------ PAGE EXCERPT
The ROI of KM is a very important issue, as it could, if quantified, be a key source of leverage in securing funding for things like training, research and communications infrastructure.
I think this could be of particular interest to the Web 2.0 community, as new tools begin to transition from early-adopter ephemera into marketed commodities. Where does a tool like RSS stand in the above equation today? Where will it stand in 6 months or 5 years? RSS may be a good example of an asset that stands in the shadows of even the intangible Market Values. Outside stakeholders are unlikely to place value on your organization’s utilizing a well-constructed suite of RSS feeds. But they are quite likely to place great value on the things that RSS enables. For example:
- Rapid response to any off-site links to your organization’s web site
- Your group-members being consistently informed about breaking news and hot topics in the field without inefficient manual “web surfing”
- Your organization and its members developing longer-term relationships with other key players in the field, many of whom will be early adopters of RSS themselves and will thus be reading your feeds. Non-early adopters may not recognize the importance of Persons A, B and C being subscribed to your outgoing feeds, but they are more likely to recognize the importance of a well developed relationship with any of those people regardless of the technology that enables it.
------------
------ AVAILABLE DATA
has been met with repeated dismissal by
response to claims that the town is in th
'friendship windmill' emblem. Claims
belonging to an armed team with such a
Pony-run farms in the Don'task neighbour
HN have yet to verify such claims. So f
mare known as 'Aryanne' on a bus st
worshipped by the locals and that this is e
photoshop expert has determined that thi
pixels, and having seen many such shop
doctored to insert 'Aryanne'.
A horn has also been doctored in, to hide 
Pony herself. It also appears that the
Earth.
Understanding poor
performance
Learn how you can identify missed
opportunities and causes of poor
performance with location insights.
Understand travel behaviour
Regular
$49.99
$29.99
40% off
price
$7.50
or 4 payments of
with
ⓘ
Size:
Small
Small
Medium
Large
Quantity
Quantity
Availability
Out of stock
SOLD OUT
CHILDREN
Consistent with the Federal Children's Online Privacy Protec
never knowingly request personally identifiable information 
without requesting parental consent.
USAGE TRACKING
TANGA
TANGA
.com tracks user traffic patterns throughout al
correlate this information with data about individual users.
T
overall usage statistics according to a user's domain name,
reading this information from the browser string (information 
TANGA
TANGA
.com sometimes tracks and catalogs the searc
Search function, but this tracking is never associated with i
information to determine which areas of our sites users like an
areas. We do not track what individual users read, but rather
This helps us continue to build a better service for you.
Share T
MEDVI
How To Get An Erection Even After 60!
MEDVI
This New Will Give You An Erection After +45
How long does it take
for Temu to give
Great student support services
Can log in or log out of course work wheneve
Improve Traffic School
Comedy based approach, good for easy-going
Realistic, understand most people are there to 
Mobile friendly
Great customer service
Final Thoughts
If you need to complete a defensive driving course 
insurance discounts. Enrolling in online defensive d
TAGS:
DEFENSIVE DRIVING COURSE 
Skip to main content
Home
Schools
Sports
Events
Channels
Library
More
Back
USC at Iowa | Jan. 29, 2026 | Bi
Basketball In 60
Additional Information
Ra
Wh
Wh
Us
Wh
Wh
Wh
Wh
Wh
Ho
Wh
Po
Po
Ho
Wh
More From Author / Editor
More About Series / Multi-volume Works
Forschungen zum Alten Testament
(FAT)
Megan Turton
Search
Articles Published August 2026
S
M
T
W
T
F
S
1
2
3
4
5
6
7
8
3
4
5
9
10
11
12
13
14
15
------------
------ AVAILABLE DATA
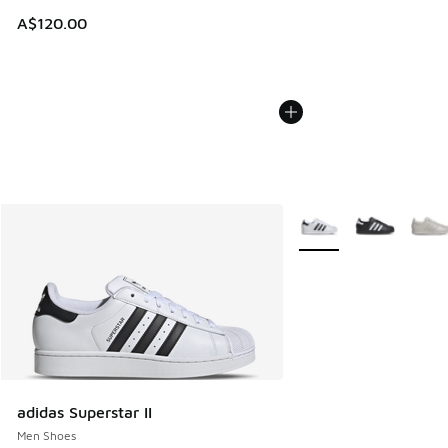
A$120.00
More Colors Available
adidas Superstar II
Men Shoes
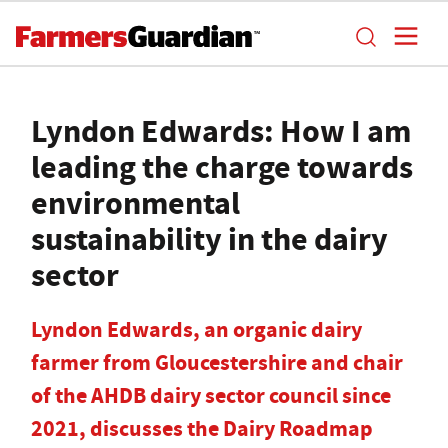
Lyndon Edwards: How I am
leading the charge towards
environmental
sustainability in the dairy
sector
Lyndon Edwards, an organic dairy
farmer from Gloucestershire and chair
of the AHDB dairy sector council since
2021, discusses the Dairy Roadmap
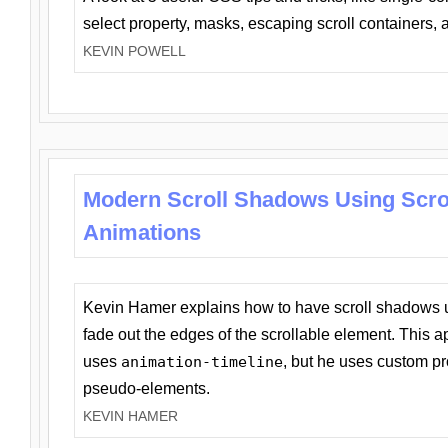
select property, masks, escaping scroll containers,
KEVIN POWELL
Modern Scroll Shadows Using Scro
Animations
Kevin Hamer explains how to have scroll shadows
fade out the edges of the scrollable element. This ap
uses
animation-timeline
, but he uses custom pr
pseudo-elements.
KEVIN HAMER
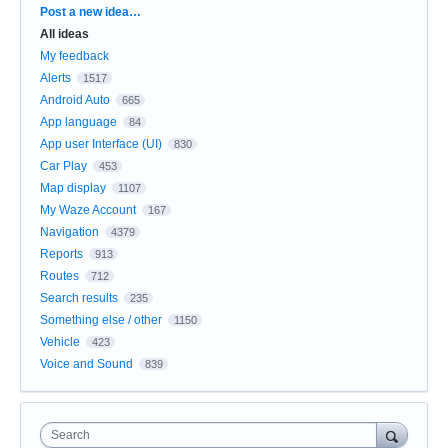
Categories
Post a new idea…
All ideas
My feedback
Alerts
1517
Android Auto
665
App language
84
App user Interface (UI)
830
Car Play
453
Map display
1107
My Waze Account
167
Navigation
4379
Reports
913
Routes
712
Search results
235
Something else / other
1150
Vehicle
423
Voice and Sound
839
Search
------------
* **EXERCISE PROMPT**
Can you copy everything from "- Your organization" down to "that enables it." in the passage on knowledge management and RSS, word for word? The entries are separate from the passage on knowledge management and RSS.

* **REPLY TO THE TASK**
- Your organization and its members developing longer-term relationships with other key players in the field, many of whom will be early adopters of RSS themselves and will thus be reading your feeds. Non-early adopters may not recognize the importance of Persons A, B and C being subscribed to your outgoing feeds, but they are more likely to recognize the importance of a well developed relationship with any of those people regardless of the technology that enables it.